Upon digging further into the research and consulting with a couple of knowledgeable colleagues, I believe I overstated the case “that readers look at every letter.” I’ll have some articles to share for the next post that I hope shed light on this issue and where the data point regarding our contrasting positions.
Yes!!! As I was reading your article just now, I was thinking of Davika's comment about students taking the easier road and avoiding decoding the word.

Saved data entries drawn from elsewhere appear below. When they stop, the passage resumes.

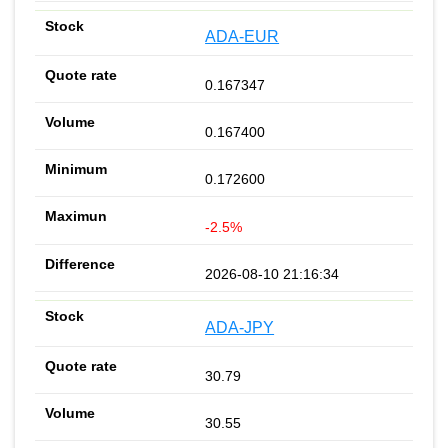
ADA-EUR
0.167347
0.167400
0.172600
-2.5%
2026-08-10 21:16:34
ADA-JPY
30.79
30.55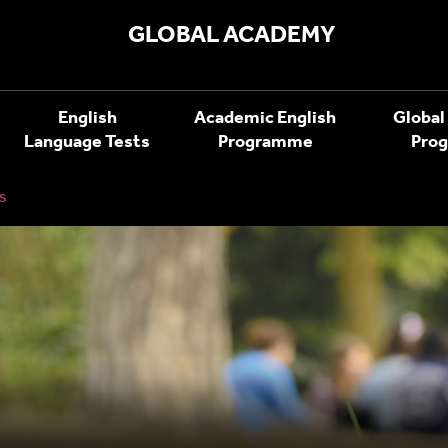
GLOBAL ACADEMY
English
Academic English
Global
Language Tests
Programme
Pro
s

I'm going to speak as an educator here just as Davika did (not quoting research). My students who find learning to read hard would without my feedback look at the picture, see a picture of a dog, then see the first letter and yell dog because that is easier for them. Saying /d/ /o/ /g/ and reading dog is harder, so they avoid it if they can. The problem is they never practice what it is hard for them, therefore it's hard for them to become better at it. I see it as my role to gently get them to do the stuff that is hard. Example: I avoided parallel parking for years because it is harder for me than it is for other people. I would for my whole life take the path of least resistance (just as Davika said)--park in parking garages, find open spaces, ask for a friend for help. They all work but they are not efficient and certainly didn't make me feel good about myself. When I finally took parallel parking lessons and learned to do it properly it was a breath of relief--I didn't have to use all of my coping strategies and I could park fast and easily and get to where I was going without worrying. I believe we need to follow the research, absolutely but we also need to listen to what people in the field are saying. Davika's comment was powerful and I would love to hear what Andy thought of what she said.
Thank you again Claude for hosting this discussion so that real discussion has an opportunity to be aired! We have been so set apart from one another for too long on either side of the debate.
Also, we have so much research on these questions! It is hard to whittle down to just a couple to demonstrate the points but these 2 seem quite powerful.